Poached egg served on toasted soda bread

Yorkshire Pudding

gluten-free-yorkshire-pudding

Yorkshire Pudding

Ingredients:
115g Doves Farm gluten-free self-raising flour
142ml milk
142ml water
1 pinch salt
1 medium egg
30g vegetable oil

How to Cook:
Heat the oven to 220°C. Place the flour and salt in a mixing bowl: make a well in the centre with a wooden spoon. Drop the egg and half the milk and water mixture into it. Gradually work the flour into the egg and milk and water mixture to form a smooth creamy texture. Slowly add the rest of the milk and water mixture and then beat well. Heat the oil in 8-10 patty tins or in a 23 x 18cm tray in the oven. When the oil begins to smoke, pour in the batter two thirds of the way as they do need room to rise. Bake in the top of the oven until well risen and brown; about 20 minutes. Serve immediately with your roast dinner.

Orange & Honey Syrup Cake with Greek yoghurt and Pistachios

orange-honey-syrup-cake -greek yoghurt-pistachios

Orange & Honey Syrup Cake with Greek yoghurt and Pistachios

Ingredients:
For the cake:
Juice of 2 Oranges
Zest of 2 Oranges
125g Ground almonds
175g Softened butter and a little extra for greasing
175g golden caster sugar
3 large eggs, beaten
250g semolina
4½ teaspoons baking powder

For the syrup:
200ml Boyne Valley Honey
5 tablespoons of water
1 teaspoon of good quality marmalade (no bits)
Juice of one orange
Juice of one lemon

For the topping:
200g Glenisk Natural Greek yoghurt
40g unsalted, shelled pistachio nuts
A drizzle of Boyne valley honey

Pre-heat the oven to 200°C
You will also need an 9 inch round loose-based cake tin, greased, with a non-stick base liner.

Method:
First, remove the zest from the outside of the oranges and cut the oranges into halves for juicing. Put all the other cake ingredients into a large bowl and use an electric hand whisk to whisk everything together until smooth. Add the Orange juice and zest and mix for a further minute. Spoon the mixture into the prepared cake tin and smooth the top with and smooth the top with a spatuala.

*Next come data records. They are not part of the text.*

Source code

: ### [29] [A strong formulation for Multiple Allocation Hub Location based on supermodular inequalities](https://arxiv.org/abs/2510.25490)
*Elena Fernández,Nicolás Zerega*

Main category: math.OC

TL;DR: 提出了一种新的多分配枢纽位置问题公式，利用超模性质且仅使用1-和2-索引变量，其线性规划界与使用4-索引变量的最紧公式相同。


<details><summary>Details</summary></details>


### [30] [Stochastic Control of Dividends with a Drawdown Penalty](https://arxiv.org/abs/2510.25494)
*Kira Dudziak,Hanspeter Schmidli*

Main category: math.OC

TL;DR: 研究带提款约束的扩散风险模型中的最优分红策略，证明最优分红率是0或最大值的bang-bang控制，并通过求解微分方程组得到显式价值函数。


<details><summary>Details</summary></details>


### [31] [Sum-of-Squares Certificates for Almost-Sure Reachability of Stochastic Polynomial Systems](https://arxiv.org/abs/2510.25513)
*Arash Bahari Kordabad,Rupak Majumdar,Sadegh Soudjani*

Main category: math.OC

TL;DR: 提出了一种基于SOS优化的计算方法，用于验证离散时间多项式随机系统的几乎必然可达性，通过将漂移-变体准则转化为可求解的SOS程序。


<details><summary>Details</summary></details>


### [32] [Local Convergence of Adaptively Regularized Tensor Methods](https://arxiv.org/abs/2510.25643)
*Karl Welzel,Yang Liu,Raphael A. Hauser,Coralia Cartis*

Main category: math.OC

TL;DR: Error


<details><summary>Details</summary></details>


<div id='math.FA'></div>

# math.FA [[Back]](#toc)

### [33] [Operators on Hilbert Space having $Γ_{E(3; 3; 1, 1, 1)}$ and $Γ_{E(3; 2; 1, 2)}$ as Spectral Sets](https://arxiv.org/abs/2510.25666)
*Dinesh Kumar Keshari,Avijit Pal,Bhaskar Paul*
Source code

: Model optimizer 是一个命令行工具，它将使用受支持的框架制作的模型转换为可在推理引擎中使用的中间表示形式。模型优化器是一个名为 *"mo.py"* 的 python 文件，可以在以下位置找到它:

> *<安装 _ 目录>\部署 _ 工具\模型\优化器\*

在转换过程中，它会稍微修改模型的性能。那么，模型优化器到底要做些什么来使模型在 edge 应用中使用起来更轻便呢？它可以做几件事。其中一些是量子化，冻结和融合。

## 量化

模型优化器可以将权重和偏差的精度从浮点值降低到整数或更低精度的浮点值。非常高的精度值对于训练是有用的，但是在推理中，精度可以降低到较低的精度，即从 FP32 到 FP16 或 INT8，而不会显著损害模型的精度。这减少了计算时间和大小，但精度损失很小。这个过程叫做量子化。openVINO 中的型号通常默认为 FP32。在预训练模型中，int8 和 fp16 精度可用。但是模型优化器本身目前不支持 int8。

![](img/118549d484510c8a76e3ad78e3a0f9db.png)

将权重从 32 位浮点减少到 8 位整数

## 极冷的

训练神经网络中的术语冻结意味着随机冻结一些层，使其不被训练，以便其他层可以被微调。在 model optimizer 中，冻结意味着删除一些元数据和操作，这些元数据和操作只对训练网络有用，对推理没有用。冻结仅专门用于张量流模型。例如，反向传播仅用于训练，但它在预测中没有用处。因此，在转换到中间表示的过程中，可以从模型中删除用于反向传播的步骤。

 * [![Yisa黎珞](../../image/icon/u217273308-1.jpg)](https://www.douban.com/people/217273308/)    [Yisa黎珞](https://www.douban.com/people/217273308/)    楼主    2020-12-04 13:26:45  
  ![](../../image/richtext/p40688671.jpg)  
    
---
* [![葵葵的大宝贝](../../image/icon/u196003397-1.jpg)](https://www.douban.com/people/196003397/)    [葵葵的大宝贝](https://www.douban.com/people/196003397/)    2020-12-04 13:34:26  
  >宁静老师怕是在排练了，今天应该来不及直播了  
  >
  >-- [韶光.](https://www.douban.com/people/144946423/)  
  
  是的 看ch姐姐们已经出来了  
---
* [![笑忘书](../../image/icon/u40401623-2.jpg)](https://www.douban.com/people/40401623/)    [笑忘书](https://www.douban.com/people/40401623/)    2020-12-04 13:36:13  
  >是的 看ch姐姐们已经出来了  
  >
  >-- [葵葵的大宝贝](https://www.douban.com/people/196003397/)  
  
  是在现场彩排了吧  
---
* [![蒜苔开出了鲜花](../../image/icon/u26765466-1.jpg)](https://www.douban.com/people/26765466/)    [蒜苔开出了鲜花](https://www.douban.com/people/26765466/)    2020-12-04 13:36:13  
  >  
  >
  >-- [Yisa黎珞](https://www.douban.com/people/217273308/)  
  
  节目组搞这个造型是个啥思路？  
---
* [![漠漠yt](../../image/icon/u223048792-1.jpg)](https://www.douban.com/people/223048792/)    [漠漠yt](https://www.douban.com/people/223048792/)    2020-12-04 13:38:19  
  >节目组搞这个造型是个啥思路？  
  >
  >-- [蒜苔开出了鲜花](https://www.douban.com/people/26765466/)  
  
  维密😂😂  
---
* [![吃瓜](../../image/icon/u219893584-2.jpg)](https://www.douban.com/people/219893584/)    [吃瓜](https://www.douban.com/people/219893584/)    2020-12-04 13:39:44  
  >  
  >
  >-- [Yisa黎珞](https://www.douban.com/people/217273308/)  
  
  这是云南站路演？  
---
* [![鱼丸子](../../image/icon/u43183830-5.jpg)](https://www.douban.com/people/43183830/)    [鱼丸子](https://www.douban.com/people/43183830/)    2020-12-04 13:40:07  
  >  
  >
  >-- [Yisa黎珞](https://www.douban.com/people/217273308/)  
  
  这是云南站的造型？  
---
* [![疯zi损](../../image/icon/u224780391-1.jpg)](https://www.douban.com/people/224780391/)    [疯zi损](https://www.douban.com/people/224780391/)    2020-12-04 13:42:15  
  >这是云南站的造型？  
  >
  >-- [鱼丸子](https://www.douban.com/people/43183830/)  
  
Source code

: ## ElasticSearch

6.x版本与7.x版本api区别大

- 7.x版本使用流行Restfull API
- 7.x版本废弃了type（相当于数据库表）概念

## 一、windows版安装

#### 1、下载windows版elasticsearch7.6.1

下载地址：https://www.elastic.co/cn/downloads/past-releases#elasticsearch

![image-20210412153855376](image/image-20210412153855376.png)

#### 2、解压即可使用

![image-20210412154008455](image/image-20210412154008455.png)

Bake for an initial 10 minutes at 200°C and then turn the temperature down to 180°C for a further 30 minutes until the cake is golden brown and springy in the centre. You may find that your cake has shrunk slightly from the sides of the tin, this is perfect. If you find the cake is browning too quickly reduce the heat to 150°C and cover the top with tin foil for the last 10 minutes.

To make the syrup:
Combine the honey and 5 tablespoons water with the marmalade, place it over a gentle heat, whisking continuously. Bring it up to simmering point and let it simmer gently for about 5 minutes. After that, take the pan off the heat, and stir in the orange and lemon juices.

Cool the cake on a wire rack for 5 minutes, then remove it from the tin (leaving it to cool will ensure the cake doesn’t break apart) with a large plate underneath. Make a few holes all over it with a skewer before pouring the syrup over the cake slowly allowing it to absorb all the syrup, this will make the cake lovely and moist. When the cake is completely cooled, place it carefully on a serving plate and spread with the Greek yougert, sprinkle the pistachios on top and drizzle over the honey and it is ready to serve.

This cake should provide 8-10 slices and should be covered and kept in the fridge. It was a perfect treat for me and a break away from the books.